Dalam realitanya, masyarakat Jawa yang memang identik
dengan simbol supranatural dan
spiritual, mempercayai bahwa bulan (Suro)
Muharram - terutama malam
pergantiannya – merupakan
momentum keramat yang membawa "energi magis". Oleh karena itu, mereka memperingati
momentum ini dengan simbolisasi pembersihan senjata khas yang umumnya berupa
keris, benda pusaka, dan senjata tajam lainnya, dengan tujuan untuk menjaga
kesaktiannya.
Antara Gaman dan Tubuh
Pertanyaan
mendasar pertama yang berkaitan dengan fenomena tradisi Jawa ini adalah, apa
sih sebetulnya makna gaman itu ? Untuk menjawabnya, terlepas dari
benar atau salah, fenomena tradisi ritual "ngumbah gaman" bisa dianggap sebagai teks dan corpus yang
terbuka untuk ditafsirkan dan diambil fadilah-fadilah-nya yang bisa
diterapkan dalam laku kehidupan sehari-hari.

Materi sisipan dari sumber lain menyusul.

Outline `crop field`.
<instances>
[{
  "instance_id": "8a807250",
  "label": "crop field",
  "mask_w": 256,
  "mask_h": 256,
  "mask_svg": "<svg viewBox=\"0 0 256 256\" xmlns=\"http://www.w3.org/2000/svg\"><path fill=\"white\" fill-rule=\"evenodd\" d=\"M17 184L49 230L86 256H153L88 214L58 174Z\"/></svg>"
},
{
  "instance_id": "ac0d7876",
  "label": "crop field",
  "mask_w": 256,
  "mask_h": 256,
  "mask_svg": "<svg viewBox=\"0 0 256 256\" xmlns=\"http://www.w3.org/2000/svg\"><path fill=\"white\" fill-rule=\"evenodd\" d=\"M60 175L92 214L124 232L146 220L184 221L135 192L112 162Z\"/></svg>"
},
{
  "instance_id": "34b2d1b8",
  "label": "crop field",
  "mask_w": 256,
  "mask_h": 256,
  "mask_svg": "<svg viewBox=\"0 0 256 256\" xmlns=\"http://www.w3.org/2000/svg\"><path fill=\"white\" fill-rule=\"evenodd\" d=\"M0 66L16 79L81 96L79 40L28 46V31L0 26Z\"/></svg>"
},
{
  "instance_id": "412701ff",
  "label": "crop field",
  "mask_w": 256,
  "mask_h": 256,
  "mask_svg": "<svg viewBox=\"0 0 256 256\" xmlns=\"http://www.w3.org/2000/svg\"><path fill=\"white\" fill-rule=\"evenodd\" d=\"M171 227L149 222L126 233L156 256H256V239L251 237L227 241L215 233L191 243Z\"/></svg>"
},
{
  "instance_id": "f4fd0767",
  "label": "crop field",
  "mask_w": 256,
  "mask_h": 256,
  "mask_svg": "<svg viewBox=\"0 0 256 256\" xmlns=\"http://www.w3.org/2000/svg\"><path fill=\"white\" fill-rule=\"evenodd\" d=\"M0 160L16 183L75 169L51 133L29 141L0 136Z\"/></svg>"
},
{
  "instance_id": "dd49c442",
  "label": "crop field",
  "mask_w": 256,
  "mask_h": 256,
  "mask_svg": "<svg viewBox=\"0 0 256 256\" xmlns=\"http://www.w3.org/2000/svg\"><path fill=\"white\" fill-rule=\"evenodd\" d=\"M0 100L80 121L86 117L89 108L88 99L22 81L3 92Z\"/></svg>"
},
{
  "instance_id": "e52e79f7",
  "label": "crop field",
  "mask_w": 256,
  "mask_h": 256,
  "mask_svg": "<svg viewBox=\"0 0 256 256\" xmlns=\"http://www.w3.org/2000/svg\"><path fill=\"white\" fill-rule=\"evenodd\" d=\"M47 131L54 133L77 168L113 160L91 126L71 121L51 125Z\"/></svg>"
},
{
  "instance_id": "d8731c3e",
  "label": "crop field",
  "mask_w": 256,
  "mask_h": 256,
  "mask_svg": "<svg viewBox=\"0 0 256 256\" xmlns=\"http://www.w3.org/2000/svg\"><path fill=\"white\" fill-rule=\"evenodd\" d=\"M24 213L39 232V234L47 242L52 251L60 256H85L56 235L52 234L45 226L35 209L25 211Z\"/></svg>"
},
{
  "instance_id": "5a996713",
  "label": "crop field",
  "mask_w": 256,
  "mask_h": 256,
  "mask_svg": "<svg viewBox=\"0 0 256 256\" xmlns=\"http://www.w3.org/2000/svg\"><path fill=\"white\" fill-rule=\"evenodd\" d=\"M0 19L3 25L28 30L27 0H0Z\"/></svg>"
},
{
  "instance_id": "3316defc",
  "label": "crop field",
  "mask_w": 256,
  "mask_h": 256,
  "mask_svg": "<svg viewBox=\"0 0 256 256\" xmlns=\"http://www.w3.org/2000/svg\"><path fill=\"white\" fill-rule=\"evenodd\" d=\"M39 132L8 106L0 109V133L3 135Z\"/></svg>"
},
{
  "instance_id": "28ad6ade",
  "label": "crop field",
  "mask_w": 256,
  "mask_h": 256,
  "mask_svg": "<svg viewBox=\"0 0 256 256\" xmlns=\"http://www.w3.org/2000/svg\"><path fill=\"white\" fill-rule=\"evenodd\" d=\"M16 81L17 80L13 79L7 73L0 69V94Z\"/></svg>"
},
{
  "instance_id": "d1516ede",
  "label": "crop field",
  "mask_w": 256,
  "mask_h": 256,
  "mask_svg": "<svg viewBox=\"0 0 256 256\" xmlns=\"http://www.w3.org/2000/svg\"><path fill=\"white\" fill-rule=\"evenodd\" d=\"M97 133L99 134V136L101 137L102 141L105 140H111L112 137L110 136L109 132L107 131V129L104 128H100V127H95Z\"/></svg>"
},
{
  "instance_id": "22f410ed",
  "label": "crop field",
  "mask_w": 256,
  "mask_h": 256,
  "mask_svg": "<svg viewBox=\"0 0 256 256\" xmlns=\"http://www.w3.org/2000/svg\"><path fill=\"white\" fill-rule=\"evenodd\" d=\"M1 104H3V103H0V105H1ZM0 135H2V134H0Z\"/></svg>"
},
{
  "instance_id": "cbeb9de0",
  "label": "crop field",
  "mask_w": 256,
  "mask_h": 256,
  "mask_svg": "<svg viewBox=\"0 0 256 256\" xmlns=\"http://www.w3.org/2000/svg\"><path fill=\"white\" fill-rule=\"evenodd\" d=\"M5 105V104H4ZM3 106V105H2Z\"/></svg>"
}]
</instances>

Makna harfiyah gaman dalam kamus kbbi.co.id adalah senjata
yang bisa berfungsi sebagai alat berkelahi, membunuh, memotong, dan juga simbol
kesaktian. Adapun senjata itu berkarakter netral. Artinya, ia merupakan alat,
sedangkan fungsinya menjadi positif atau negatif, tergantung kepada pemakainya.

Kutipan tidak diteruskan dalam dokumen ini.